BY WINSTONE ANTONIO
UNITED KINGDOM-BASED Zimbabwean actress and choreographer Enisia Mashusha has saluted theatre guru, Cont Mhlanga of Amakhosi Theatre, for shaping her career that has seen her make her mark on the male dominated showbiz scene.
The multi-talented Mashusha established herself as a brand when she founded one of the country’s first-ever all female dance groups, Mambokadzi, that danced its way to fame between 2005 and 2010.
Mashusha took to social media to appreciate how much the playwright, actor and theatre director Mhlanga, through his Amakhosi Theatre, had moulded her into a fine artist she is today.
“Amakhosi Theatre started in 1980, I was still a baby by that time. It started as a karate club and it later turned into a cultural institution with outstanding productions. We used to see them walk past our school gate with my friends, and my friends would say those are Amakhosi celebrities and they are just from a tour abroad. Little did I know that I was to share the stage with these same celebrities in the following years,” she posted.
In a follow-up interview with NewsDay Weekender from her London base, Mashusha said she was happy to have been groomed by Mhlanga and today she is able to impart the same skills she learnt from back then at Siyaya Arts and from Mhlanga’s Amakhosi Theatre.
“I am still celebrating my artistic journey at Amakhosi Theatre.

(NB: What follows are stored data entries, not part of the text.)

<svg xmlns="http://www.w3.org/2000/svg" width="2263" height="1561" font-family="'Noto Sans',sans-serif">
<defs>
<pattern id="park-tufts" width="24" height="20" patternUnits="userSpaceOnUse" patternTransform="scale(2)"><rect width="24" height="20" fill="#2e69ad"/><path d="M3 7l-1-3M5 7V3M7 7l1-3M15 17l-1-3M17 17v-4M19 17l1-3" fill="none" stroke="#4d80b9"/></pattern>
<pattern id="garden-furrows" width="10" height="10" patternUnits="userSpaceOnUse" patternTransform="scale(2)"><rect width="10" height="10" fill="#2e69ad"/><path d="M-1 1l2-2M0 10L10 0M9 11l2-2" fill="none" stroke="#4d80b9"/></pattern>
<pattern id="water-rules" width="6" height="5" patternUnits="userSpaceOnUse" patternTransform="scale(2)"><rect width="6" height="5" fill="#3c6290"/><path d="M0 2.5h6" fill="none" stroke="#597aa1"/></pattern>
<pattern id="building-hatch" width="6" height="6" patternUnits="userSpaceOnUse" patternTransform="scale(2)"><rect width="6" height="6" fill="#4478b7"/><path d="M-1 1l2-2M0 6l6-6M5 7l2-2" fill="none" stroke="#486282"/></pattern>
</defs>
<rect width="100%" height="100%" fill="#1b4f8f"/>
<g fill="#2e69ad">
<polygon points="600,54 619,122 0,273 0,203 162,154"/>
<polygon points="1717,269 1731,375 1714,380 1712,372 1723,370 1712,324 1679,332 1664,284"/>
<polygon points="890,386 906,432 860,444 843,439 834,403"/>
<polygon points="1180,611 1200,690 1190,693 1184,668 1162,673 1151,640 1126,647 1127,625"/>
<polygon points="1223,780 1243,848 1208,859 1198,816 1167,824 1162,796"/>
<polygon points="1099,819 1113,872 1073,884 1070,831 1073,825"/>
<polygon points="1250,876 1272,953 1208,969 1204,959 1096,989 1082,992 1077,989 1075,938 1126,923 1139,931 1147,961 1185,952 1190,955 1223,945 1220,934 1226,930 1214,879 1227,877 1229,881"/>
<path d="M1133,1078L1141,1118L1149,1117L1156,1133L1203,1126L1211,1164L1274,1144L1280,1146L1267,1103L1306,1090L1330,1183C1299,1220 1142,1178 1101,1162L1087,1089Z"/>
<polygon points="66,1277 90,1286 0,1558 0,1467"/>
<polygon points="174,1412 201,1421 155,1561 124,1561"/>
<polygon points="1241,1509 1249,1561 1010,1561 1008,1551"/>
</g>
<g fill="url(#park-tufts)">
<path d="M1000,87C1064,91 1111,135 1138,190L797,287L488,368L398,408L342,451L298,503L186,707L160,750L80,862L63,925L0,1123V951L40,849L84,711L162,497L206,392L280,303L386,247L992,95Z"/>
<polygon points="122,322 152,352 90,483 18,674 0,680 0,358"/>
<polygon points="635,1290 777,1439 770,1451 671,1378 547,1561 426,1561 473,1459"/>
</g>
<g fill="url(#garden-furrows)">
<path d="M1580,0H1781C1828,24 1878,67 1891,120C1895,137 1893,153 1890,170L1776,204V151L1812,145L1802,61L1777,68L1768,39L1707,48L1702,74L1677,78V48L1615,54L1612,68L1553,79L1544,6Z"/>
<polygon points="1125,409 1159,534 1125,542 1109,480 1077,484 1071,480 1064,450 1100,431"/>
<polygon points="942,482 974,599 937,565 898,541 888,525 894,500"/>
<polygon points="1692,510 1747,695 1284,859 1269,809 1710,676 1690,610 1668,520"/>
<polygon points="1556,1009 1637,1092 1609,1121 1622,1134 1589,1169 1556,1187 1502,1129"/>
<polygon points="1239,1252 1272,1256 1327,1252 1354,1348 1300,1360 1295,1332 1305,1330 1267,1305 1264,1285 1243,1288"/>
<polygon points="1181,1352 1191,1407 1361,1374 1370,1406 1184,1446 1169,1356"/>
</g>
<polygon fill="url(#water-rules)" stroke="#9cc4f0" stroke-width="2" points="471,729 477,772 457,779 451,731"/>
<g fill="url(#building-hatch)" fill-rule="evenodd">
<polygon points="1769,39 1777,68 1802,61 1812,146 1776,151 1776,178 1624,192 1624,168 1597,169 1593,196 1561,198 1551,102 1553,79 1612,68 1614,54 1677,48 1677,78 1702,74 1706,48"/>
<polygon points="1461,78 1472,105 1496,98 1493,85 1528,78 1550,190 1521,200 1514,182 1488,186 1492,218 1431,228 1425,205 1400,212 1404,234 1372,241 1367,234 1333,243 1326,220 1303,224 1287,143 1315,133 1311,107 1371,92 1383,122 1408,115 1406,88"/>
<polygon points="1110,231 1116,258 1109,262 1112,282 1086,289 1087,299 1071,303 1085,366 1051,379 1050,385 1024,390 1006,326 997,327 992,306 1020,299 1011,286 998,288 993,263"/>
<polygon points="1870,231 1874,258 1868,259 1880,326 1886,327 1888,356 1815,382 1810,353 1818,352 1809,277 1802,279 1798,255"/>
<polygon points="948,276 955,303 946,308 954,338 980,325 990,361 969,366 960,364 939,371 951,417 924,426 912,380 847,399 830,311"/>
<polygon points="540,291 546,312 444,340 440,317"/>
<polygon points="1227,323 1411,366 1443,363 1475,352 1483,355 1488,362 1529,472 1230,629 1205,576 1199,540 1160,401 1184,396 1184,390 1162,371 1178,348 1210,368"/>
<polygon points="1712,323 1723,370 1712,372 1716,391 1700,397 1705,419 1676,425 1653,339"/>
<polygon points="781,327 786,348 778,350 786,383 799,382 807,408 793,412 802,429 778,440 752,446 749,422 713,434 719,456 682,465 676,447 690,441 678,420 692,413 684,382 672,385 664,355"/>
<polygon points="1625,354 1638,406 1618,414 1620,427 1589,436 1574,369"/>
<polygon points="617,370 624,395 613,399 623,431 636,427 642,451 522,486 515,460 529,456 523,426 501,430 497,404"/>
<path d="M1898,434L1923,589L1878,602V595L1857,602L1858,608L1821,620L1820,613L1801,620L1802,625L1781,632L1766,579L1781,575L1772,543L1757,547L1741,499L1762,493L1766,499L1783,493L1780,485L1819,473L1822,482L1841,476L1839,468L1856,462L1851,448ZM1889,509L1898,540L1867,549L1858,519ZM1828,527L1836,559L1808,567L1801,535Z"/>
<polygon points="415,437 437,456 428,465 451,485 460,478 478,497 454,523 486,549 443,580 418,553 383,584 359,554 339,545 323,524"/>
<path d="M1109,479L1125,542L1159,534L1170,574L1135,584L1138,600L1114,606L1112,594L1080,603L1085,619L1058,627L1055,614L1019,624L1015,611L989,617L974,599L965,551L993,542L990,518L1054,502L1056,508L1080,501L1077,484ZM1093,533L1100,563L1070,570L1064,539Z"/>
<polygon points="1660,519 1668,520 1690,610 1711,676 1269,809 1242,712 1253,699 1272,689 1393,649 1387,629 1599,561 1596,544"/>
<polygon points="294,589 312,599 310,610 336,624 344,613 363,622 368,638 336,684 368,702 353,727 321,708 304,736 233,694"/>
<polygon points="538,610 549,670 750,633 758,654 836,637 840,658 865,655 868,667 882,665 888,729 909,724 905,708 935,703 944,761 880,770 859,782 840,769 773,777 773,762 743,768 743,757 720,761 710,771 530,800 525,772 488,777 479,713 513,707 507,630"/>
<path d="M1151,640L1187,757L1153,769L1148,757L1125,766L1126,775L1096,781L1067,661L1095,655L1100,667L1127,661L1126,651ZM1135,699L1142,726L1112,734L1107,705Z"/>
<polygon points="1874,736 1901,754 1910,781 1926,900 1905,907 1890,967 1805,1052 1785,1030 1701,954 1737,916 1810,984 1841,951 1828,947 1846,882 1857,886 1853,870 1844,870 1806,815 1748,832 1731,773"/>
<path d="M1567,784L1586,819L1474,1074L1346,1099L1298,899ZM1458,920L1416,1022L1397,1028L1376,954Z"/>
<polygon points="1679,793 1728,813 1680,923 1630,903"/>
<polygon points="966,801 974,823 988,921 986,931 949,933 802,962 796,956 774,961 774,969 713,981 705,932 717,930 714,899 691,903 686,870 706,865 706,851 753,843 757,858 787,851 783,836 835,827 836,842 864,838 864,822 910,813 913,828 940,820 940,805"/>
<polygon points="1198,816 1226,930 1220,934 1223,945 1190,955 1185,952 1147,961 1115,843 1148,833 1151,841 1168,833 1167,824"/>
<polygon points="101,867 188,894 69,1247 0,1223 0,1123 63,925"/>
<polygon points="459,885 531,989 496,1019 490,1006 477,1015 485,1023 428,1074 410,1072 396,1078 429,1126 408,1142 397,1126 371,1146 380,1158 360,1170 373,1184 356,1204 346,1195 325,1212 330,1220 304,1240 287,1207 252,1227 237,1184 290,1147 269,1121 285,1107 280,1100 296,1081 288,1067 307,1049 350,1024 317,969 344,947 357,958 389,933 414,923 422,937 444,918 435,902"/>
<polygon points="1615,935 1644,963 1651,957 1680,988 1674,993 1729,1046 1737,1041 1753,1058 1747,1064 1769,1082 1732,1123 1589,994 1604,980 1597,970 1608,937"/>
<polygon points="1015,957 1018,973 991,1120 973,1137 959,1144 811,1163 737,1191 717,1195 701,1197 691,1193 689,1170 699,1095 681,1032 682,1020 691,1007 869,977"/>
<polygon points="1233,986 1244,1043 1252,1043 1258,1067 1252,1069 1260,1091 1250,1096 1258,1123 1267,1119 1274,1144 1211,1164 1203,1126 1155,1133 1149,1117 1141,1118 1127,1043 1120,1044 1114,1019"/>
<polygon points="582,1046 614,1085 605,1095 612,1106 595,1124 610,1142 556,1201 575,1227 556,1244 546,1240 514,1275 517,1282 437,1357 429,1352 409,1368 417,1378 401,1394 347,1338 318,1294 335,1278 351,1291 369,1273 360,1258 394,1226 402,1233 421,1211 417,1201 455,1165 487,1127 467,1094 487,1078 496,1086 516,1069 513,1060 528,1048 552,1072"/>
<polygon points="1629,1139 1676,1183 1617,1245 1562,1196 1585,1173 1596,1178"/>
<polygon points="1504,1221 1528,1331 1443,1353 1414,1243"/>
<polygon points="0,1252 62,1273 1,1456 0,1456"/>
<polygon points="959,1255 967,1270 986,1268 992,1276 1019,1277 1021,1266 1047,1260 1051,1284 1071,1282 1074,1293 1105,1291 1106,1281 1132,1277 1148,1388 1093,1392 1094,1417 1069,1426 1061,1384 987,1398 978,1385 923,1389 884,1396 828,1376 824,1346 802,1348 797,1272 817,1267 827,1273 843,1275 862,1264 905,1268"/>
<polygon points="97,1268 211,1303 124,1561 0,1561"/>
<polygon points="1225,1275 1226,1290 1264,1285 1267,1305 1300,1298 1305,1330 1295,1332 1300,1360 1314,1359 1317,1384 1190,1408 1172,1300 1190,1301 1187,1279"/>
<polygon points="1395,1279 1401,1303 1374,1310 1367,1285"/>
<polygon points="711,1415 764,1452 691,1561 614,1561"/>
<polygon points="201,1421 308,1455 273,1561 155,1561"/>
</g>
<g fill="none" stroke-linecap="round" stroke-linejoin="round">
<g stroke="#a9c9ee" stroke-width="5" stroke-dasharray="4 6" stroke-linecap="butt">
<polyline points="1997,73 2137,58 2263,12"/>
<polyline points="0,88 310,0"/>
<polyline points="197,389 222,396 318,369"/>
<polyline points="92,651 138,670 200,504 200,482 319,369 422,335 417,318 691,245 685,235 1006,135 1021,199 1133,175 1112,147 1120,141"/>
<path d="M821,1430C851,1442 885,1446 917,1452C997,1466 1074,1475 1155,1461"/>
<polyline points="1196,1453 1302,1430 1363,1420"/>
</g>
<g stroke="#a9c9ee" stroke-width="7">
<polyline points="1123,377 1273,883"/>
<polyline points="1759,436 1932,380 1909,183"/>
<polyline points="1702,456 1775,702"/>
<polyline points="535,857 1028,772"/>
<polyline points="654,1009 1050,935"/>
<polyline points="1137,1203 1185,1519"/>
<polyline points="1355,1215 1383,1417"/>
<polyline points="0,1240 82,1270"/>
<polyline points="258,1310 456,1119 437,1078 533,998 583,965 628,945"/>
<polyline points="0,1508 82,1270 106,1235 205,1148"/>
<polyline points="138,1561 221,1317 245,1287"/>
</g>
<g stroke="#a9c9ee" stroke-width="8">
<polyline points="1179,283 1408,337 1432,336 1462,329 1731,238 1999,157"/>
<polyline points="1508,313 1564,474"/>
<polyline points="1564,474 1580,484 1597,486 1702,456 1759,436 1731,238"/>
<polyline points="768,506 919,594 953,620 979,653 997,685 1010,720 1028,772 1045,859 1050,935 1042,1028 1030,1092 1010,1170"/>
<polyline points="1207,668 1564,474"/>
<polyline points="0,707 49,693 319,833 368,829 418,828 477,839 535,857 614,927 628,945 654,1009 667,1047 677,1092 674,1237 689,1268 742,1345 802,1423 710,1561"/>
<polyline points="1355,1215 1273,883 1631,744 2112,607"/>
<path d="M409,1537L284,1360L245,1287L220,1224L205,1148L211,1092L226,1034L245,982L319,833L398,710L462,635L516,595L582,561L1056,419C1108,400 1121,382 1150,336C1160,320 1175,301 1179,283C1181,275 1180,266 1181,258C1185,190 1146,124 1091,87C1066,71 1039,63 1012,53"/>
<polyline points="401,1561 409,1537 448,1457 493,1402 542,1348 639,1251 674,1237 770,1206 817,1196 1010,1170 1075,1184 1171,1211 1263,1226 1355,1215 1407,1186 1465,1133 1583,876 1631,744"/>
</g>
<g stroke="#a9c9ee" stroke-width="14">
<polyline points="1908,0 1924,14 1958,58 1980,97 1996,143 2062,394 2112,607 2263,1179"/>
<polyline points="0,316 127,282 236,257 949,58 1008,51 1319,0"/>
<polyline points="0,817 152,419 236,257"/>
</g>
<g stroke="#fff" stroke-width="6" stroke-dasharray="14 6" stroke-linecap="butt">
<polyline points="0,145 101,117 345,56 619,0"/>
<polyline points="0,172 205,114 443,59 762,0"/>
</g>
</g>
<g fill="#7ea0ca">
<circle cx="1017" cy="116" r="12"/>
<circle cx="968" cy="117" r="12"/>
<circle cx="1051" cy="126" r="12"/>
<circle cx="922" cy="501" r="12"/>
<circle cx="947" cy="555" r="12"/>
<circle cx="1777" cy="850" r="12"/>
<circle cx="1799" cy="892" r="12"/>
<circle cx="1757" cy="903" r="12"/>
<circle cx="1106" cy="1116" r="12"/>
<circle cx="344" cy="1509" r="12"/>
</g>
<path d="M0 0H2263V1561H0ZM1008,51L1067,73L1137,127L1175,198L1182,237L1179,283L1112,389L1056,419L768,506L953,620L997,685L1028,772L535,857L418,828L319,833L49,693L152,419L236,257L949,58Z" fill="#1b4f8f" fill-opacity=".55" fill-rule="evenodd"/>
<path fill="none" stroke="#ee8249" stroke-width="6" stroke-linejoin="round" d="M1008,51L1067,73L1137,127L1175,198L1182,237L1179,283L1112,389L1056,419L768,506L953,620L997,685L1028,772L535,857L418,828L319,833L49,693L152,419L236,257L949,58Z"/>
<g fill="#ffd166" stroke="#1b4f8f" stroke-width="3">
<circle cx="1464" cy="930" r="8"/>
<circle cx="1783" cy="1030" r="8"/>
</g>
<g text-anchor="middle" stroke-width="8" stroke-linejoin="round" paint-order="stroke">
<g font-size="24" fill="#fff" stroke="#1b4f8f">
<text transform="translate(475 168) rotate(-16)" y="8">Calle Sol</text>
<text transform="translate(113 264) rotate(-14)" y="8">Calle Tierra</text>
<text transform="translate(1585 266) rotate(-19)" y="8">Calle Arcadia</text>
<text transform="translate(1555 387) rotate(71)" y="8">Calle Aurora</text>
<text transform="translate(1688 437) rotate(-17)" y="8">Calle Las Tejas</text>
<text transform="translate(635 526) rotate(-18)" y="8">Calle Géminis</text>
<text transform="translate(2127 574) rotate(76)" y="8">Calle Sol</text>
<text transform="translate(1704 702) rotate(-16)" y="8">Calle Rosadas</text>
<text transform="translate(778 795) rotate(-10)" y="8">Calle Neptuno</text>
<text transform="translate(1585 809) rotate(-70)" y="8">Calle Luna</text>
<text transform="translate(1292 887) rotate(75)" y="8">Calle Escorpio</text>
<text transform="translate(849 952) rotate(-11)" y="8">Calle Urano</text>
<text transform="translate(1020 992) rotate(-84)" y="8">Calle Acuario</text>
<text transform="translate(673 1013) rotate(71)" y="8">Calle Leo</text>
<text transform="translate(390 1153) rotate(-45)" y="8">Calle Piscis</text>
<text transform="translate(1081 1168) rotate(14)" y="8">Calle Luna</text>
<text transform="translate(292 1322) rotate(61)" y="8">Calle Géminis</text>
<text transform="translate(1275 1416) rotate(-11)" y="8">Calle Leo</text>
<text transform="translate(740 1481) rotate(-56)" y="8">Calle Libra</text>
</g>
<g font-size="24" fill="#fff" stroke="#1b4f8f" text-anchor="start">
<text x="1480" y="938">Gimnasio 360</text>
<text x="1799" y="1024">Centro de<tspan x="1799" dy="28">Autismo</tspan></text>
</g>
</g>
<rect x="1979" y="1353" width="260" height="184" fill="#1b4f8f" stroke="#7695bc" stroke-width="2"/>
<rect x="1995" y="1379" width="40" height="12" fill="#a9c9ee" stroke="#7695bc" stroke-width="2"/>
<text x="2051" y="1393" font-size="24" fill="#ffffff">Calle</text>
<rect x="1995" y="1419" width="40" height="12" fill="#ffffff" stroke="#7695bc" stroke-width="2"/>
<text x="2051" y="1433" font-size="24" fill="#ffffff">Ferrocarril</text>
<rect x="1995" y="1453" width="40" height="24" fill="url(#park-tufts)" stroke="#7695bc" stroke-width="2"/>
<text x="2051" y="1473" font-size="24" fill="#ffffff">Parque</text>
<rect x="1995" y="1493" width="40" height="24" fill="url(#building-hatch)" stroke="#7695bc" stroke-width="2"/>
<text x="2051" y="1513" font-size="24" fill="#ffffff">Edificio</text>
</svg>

I recall that one of our powerful productions, Yebo Africa, was a musical production which incorporated music, dance, acting singing and modelling. Who ever thought curvy girls could model? But yah, with the grace of being under Cont Mhlanga’s umbrella, I went through all the grooming and steps on how to be a model,” she said.
“We used to have full houses and standing ovations whenever we performed this show (Yebo Africa) alongside Ramsey Kasawaya on our traditional wedding. One of the powerful tools that Amakhosi Theatre did was to empower us on both the production side and performance, which was an advantage to many.”
Mashusha said at Amakhosi Theatre everyone learnt how to play any musical instrument of his or her own choice as part of a Diploma course, adding that she took it upon herself to learn how to play a guitar and keyboard.
“I did well with the keyboard, perhaps because of my secretarial background and, of course, “Mhlanga meant business; kwakungadlalwa. With that I was selected to be part of the first all-female musical band in Bulawayo; rather Zimbabwe, to be precise. Women in Art is a musical production produced and directed by Cont,” she said.
“The cast; it was “cream”, with Joyce Mpofu as lead vocalist, Nomathemba Khiwa on vocals and the late Beater Mangethe on vocals. Nomsa was on drums and Nobuhle Moyo Anna on rhythm guitar. Loveness Wesa was lead guitarist, Thembi Ngwabi was on bass guitar and I was on keyboard. I am forever grateful.”
Mashusha said she was also grateful to some people like Alois “samaMoe” Moyo, an actor and director and also one of the founding members of Amakhosi Theatre as he also inspired her artistic career.
“We all know him as Seka Thuli in Stitsha, the stage play and ZTV drama series. He is a popular television and film star. He has worked on global projects with the likes of Morgan Freeman. Alois Moyo taught us to love one another, regardless of whether the person was Ndebele, Shona or Kalanga. There was always peace, love and happiness amongst us,” she said.
“One thing I have learnt from Alois was love and care for one another. I remember the song he used to sing in the production Siigaye…Singaba’ntu banye. He played the priceless unifying role as he taught us to embrace each other. Never a single day did he act untouchable, but he was a veteran, a star in the arts industry and he is still a star.”
She also paid tribute to National Art Merit Award winner Mandla Moyo, who she described as one of the finest actors to ever grace Amakhosi Theatre.
“At Amakhosi Theatre, it was all about team work. I would like to applaud my fellow artists for helping each other to be who we are in our careers today,” she said.
Mashusha challenged government, which she said was not doing anything in terms of empowering women in the performing arts.
“It is sad that women have to hustle to make it happen (for them) and this then makes it hard for women in performing arts to make a break through. Society’s narrative must also change. Why brand women who have decided to take up arts as a profession as prostitutes,” she quizzed.
“The abuse of women in arts should stop and the perpetrators should be brought to book. Some women in arts receive peanuts, causing some of them to fall into the trap of being abused by the promoters, so as to get more shows. I believe government can chip in with funding to supplement artists’ income in order to avoid the manipulation. If female artists can get a direct fund from the government, they will be empowered.”